Laurie Postlewate is Professor of French at Barnard College, Columbia University and a long-time collaborator of Prof. Delbert Russell, co-founder of MARGOT. Prof. Russell and Prof. Postlewaite are currently collaborating on a project studying the production and reception of texts written in the French of England during the Middle Ages. Their translation of a series of representative medieval French verse saints' legends written in England, in the period 1150-1425, will be one volume in the "French of England in Translation" series, published by Arizona State University Press. This series, directed at both students and researchers, will make this often neglected medieval corpus more accessible to a modern audience.

Helen Swift is fellow and tutor in Medieval French at St Hilda's College, Oxford University and will be working with Christine McWebb on the expansion of the Debating the Roman de la rose project. Dr. Swift's forthcoming anthology Les femmes et la 'Rose': XV-XVI siècles will make use of the Roman de la rose excerpts published on the MARGOT site. The excerpts will be expanded in order to reflect the issues discussed in Dr. Swift's anthology.

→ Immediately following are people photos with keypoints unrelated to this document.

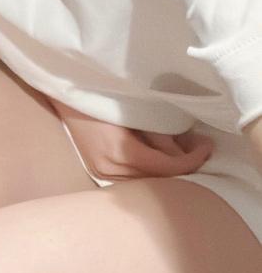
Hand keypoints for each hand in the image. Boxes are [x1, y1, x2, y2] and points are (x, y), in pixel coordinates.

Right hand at [53, 104, 213, 180]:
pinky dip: (150, 172)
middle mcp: (110, 169)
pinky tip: (161, 159)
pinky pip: (132, 179)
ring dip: (167, 171)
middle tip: (201, 149)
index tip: (207, 147)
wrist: (66, 88)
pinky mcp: (97, 171)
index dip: (192, 160)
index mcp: (120, 151)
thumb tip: (186, 148)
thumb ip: (160, 132)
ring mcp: (101, 172)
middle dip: (183, 166)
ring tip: (184, 153)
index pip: (166, 168)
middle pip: (158, 180)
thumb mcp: (136, 108)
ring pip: (146, 183)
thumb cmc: (102, 91)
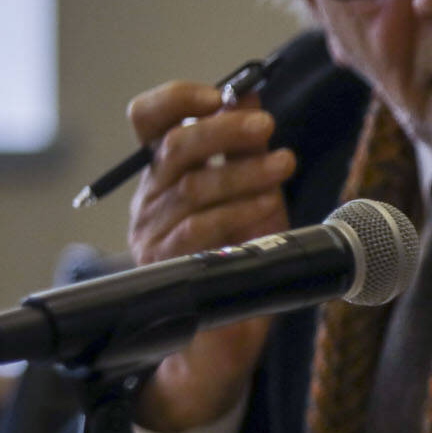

Expansion of Debating the Roman de la rose

Developing a multi-media teaching and research tool (November 2007):

Christine McWebb is currently in the process of transforming the existing Roman de la rose excerpts into what will essentailly be an e-book respecting the medieval manuscript layout with two rubrics and representative miniatures for each segment. She has selected chronologically relevant manuscripts for the display of the miniatures which will be annotated with bibliographic references and analytical commentary. This enhancement of the existing excerpts will allow for comparative iconographic research and for a more comprehensive teaching where text and image can be read in conjunction with each other.

Marie de Gournay on-line

Professor Russell is currently preparing an electronic version of two early editions of the works of Marie de Gournay: (November 2007)

L'Ombre de la damoiselle de Gournay (1626), and Les Advis ou les Presens de la demoiselle de Gournay (3e éd., 1641). The initial electronic edition will make the early editions accessible for electronic searching, or for continuous reading. The addition of a modern critical apparatus to the text will be a future stage of the project.

University of Cairo, Egypt joins MARGOT

A Memorandum of Agreement will be signed shortly by the University of Cairo, University of Guelph, and the University of Waterloo for collaborative teaching and research activities. (November 2007)

The units involved are SOLAL (School of Languages and Literatures, Guelph), MARGOT and the Département de français, Cairo. MARGOT has committed to receiving one graduate student per year for a one term training period in electronic text editing and digital archiving. The first student is scheduled to arrive in Fall 2008 from Cairo University.

The two Canadian partners have also agreed to improve the local infrastructure in the Département de français at Cairo University by purchasing several computers and software in order to enhance and to facilitate communication and collaboration.

A joint conference is planned for Fall 2010, topic to be determined, at Cairo University.